Start of RAW DATA

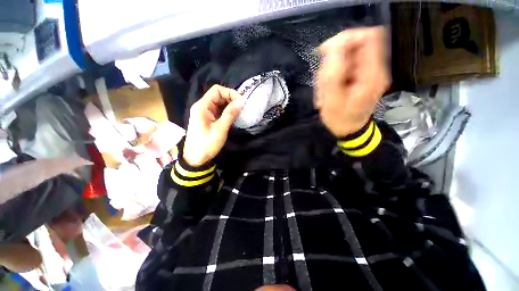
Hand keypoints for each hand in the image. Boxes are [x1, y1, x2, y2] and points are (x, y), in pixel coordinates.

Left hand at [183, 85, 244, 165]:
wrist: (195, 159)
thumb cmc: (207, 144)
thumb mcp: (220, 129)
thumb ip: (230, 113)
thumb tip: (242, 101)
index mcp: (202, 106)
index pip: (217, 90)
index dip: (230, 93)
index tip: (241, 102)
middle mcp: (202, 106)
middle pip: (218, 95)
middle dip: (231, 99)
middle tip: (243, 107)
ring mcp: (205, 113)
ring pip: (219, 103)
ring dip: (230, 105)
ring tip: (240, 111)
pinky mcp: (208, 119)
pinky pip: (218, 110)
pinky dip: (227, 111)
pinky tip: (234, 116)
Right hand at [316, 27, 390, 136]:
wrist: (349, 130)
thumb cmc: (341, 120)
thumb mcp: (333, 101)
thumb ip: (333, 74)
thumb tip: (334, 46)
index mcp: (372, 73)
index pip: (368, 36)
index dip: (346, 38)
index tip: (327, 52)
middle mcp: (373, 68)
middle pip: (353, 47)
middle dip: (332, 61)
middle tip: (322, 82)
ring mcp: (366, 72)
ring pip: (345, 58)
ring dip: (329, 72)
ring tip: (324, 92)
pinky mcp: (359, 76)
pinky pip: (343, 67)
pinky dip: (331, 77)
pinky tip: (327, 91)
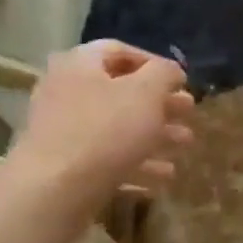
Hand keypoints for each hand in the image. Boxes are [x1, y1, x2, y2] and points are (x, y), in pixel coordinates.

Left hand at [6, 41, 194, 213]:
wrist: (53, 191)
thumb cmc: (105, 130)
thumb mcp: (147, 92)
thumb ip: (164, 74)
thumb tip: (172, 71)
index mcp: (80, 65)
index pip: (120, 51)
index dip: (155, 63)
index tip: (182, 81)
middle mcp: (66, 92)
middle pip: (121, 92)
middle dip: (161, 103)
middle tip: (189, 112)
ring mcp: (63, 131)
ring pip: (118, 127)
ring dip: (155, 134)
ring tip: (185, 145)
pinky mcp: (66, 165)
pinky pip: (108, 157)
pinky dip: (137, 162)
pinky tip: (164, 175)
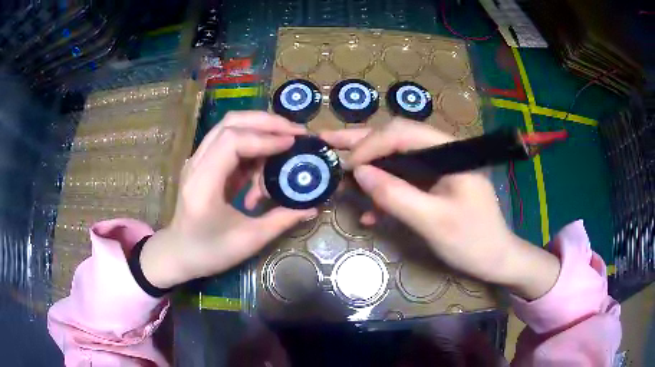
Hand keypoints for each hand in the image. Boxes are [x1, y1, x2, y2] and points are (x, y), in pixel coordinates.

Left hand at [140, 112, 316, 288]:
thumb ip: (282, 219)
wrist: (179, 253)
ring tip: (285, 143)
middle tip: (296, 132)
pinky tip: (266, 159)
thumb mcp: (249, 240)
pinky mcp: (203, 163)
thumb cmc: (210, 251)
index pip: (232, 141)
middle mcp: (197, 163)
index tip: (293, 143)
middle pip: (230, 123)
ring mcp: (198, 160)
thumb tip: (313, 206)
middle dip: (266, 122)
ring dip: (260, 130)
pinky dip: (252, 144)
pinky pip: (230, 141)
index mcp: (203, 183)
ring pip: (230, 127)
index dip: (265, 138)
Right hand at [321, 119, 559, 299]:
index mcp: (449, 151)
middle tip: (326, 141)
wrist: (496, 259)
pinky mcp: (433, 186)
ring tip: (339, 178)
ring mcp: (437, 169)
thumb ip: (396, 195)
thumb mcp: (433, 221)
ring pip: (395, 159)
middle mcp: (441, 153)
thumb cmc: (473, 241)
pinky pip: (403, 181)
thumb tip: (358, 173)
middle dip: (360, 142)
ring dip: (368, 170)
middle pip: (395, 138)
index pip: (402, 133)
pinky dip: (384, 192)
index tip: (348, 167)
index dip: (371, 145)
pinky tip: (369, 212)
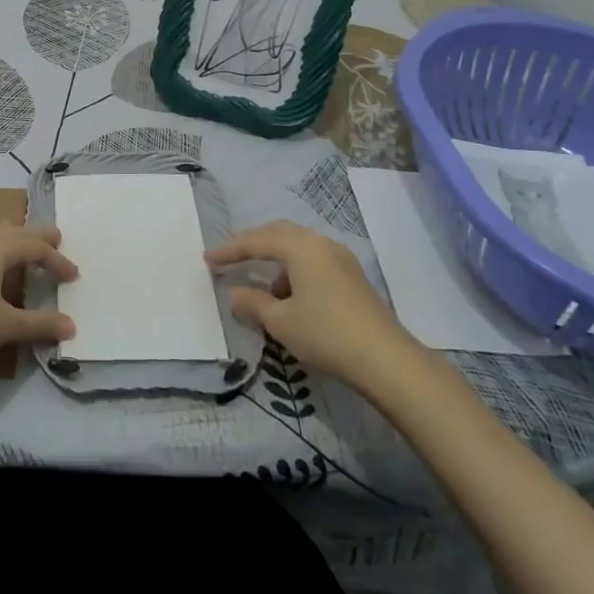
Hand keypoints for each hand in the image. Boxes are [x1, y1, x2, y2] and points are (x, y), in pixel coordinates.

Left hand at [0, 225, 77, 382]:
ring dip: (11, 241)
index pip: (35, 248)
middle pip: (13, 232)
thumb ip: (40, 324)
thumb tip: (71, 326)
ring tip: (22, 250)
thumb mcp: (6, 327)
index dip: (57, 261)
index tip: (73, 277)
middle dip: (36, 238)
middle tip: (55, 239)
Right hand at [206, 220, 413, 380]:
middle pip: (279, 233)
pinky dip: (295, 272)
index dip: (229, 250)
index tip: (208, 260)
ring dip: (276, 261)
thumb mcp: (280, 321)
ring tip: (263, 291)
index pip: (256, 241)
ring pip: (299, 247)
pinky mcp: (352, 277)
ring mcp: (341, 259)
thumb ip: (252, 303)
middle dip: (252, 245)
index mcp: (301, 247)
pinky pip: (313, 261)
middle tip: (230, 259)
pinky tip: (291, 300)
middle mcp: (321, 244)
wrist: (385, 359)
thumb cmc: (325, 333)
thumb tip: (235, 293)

End of RAW DATA
Start of RAW DATA

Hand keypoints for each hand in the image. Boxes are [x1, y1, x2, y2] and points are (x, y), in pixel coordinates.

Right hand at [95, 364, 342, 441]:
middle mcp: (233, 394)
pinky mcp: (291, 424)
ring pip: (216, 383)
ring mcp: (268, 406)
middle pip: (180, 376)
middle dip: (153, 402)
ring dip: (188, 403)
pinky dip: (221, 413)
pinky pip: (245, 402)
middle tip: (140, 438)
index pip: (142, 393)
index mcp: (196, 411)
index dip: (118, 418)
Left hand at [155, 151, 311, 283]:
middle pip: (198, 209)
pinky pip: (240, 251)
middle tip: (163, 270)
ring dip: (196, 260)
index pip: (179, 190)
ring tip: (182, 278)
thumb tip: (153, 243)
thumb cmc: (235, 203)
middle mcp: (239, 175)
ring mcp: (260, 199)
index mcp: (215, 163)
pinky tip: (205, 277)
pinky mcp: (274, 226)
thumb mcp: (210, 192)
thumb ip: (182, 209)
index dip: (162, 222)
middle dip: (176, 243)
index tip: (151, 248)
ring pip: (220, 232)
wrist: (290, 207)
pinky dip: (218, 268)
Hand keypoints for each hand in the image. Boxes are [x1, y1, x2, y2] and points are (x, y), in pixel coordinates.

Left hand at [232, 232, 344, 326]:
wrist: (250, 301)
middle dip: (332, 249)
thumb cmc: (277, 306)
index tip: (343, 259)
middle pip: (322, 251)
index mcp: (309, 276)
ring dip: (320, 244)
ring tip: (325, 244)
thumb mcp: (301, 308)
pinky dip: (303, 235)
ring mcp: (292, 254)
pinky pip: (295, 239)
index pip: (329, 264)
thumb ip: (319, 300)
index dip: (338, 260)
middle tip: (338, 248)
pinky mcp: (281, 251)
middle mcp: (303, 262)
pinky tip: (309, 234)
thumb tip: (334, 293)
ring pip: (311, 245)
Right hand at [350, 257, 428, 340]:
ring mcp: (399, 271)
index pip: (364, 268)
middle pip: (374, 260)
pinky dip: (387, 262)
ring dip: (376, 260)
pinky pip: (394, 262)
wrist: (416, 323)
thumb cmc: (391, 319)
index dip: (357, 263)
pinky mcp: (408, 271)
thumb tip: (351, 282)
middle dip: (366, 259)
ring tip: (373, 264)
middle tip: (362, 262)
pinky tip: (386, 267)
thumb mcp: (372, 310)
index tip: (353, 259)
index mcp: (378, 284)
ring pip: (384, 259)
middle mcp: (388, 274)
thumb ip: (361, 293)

End of RAW DATA
Start of RAW DATA

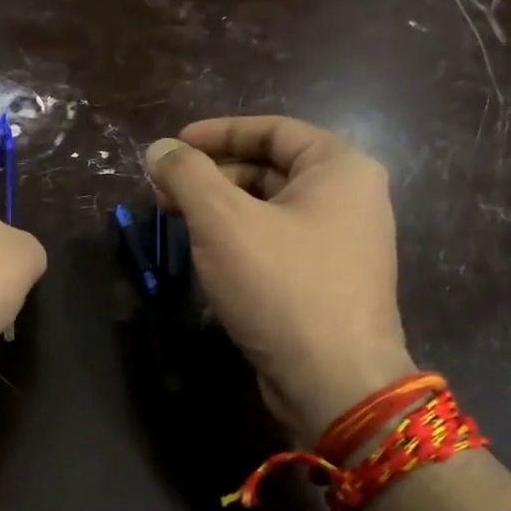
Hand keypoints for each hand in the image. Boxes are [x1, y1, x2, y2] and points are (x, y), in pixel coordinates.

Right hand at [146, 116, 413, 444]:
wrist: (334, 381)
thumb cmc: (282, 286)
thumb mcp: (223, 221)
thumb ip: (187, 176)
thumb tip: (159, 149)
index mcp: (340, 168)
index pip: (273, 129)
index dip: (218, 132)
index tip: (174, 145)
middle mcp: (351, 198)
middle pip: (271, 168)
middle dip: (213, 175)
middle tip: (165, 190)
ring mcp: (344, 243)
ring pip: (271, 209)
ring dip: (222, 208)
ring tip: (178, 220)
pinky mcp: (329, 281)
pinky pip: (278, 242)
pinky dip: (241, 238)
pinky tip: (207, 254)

End of RAW DATA

-- EXERCISE DESCRIPTION --
Only the lines above starting at the one containing "ring dip: (11, 241)" and ending at the one containing "thumb tip: (235, 293)", both included, are to be returned, exactly as they read.

-- RESULT OF THIS EXERCISE --
ring dip: (11, 241)
index pip: (35, 248)
middle pip: (13, 232)
thumb ip: (40, 324)
thumb tip: (71, 326)
ring tip: (22, 250)
thumb mcp: (6, 327)
index dip: (57, 261)
index tip: (73, 277)
middle dip: (36, 238)
middle tip: (55, 239)
Right hand at [206, 220, 413, 380]:
middle pip: (279, 233)
pinky dip: (295, 272)
index dip: (229, 250)
index tip: (208, 260)
ring dip: (276, 261)
thumb mcp: (280, 321)
ring tip: (263, 291)
index pip: (256, 241)
ring pip: (299, 247)
pinky mcp: (352, 277)
ring mcp: (341, 259)
thumb ip: (252, 303)
middle dip: (252, 245)
index mcp: (301, 247)
pinky pip: (313, 261)
middle tip: (230, 259)
pinky tip: (291, 300)
middle mcp: (321, 244)
wrist: (385, 359)
thumb cmc: (325, 333)
thumb tip: (235, 293)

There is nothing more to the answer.